*TEXTE À LIRE*
▶

Création : Amsterdam, Concertgebouw, 14 juin 1989, par l’Orchestre du Concertgebouw sous la direction de Nikolaus Harnoncourt (deux mouvements) ; ibid., 19 avril 1990, par l’Orchestre du Concertgebouw sous la direction de Riccardo Chailly (trois mouvements).
Jusqu’au jour où, avec des ailes plus nobles et rayonnantes,
J’échapperai moi-même au temps volage.
(Comte Frédéric-Léopold de Stolberg-Stolberg, Auf dem Wasser zu singen)
Cofondateur avec Bruno Maderna du studio de phonologie de la RAI à Milan, explorateur du domaine électroacoustique comme du genre de l’opéra, Luciano Berio a réinventé la vocalité tout autant que l’écriture instrumentale au contact des grands textes littéraires de son époque. Contrairement à certains de ses contemporains, il n’a pas ressenti le besoin de faire table rase et de rompre avec le passé. Certains critiques ont vu dans sa restauration de la Dixième Symphonie de Schubert, dans ses transcriptions et révisions d’œuvres de Monteverdi, Boccherini, Brahms, Mahler ou Weill, une démarche galvaudée aux relents de «néo», terme trop souvent crédité d’une connotation péjorative. La volonté d’écrire dans le vieux style n’est pas une propriété exclusive du XXe siècle ; longtemps, les humanistes y ont entrevu une façon de renouer avec la perfection de la musique antique. En reprenant à son compte diverses partitions de Pergolèse (1710-1736), Stravinsky ne s’enfermait pas dans un XVIIIe siècle de pacotille mais s’interrogeait sur la définition même du style. Dans le cas de Berio, l’acte d’appropriation s’empare d’une signification particulière tant il est vrai que l’histoire tient une place importante dans le catalogue du musicien italien. Dans sa Sinfonia, les références s’enchaînaient, se superposaient au point d’être méconnaissables. L’œuvre puisait son matériau dans le répertoire pour raconter l’histoire de sa propre création, évoquait les autres pour mieux se comprendre elle-même. Chez Berio, la récupération se veut alors transfiguration plutôt que modernisation, particulièrement troublante quand des Folk Songs paraissent tout aussi premières que leurs modèles. Berio ne confiait-il pas, à propos de ces chansons populaires, n’avoir pas voulu en préserver l’authenticité ? «Mes transcriptions, ajoutait-il, sont des analyses des chansons populaires.» Devons-nous, dans ce cas, attendre de Rendering une analyse «réparatrice» de la symphonie de Schubert ?

◀

*DONNÉES SOURCES*

▶

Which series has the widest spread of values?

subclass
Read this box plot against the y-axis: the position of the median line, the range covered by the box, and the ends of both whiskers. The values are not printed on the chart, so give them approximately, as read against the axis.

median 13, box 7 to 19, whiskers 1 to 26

◀

*CONSIGNE 1*
Reproduisez dans le texte à lire tout ce qui va de « Création : Amsterdam, Concertgebouw, 14 » jusqu'à « au temps volage. ».
*CONSIGNE 2*
Répondez à ces questions sur le texte à lire :
(a) Sous la direction de quel chef a eu lieu l'exécution du 19 avril 1990 ?
(b) Avec qui Luciano Berio a-t-il cofondé le studio de phonologie de la RAI à Milan ?
(c) De quel compositeur Stravinsky a-t-il repris diverses partitions ?
Basez-vous exclusivement sur le texte à lire.

*RÉPONSE 1*
Création : Amsterdam, Concertgebouw, 14 juin 1989, par l’Orchestre du Concertgebouw sous la direction de Nikolaus Harnoncourt (deux mouvements) ; ibid., 19 avril 1990, par l’Orchestre du Concertgebouw sous la direction de Riccardo Chailly (trois mouvements).
Jusqu’au jour où, avec des ailes plus nobles et rayonnantes,
J’échapperai moi-même au temps volage.

*RÉPONSE 2*
(a) Riccardo Chailly.
(b) Bruno Maderna.
(c) Pergolèse.